Neither is this IP hostile in the sense of the (mistaken) Microsoft FUD or Agassi's own naive statements in November. This appears to be the mature IP strategy of a large IP savvy organization similar to publishing ahead or setting up patent pickets around one's competitors. This is a company that can clearly see that it will spend its IP strategy dollars on assets it wishes to turn into "legal property" in their core business areas, and not in the complement spaces. This is a strategy worthy of IBM in its moves around standards and open source, understanding that not every asset need be turned into legal property (with those attendant costs, timing, and risks) when they can be used as complements to drive core business revenue streams with customers.

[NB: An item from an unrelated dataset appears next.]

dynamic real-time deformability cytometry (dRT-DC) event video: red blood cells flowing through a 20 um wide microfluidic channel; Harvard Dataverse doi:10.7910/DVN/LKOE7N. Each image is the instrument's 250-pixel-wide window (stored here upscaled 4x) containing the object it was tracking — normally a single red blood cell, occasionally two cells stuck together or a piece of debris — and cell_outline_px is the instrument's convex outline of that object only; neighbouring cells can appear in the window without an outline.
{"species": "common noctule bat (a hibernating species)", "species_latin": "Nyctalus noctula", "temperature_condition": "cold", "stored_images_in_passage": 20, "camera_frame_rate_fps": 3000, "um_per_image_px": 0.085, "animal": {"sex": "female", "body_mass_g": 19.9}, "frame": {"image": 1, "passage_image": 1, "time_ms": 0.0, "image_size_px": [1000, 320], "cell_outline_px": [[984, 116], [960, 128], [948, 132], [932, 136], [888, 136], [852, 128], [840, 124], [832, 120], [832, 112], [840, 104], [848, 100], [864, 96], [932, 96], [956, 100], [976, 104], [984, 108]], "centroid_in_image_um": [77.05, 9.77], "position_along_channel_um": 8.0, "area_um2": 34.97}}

Which is probably why Agassi's current IP-related comments smack of bad sophistry, or at least demonstrate the need of a mature PR policy to handle the growing problems SAP will face as open source alternatives begin to mature in some of their core business areas. (They first need to learn it's a network and not a stack, and open source isn't eating it's way up the stack.) SAP certainly has challenges to face. But SAP would appear to be presently behaving as Microsoft and Oracle did three and four years ago, using tired naive rhetoric trying to frame a discussion around "property" and "innovation" rather than appreciating that all free and open source software licensing depends first and foremost on strong copyright laws, and innovation happens where you encourage it with little regard for how you license it. Agassi's "we're open source because we share the source" sounds as awkward as early Microsoft Shared Source messaging before Jason Matusow evolved the message over time to the "move to the middle" language.
Maybe that's what SAP needs at this juncture — either an Open Source Officer similar to Simon Phipps (if they're serious about an open source strategy) or at the very least a consummate diplomat similar to Jason Matusow (while they figure out what their strategy needs to be). The current rhetoric seems at odds with the past behaviour.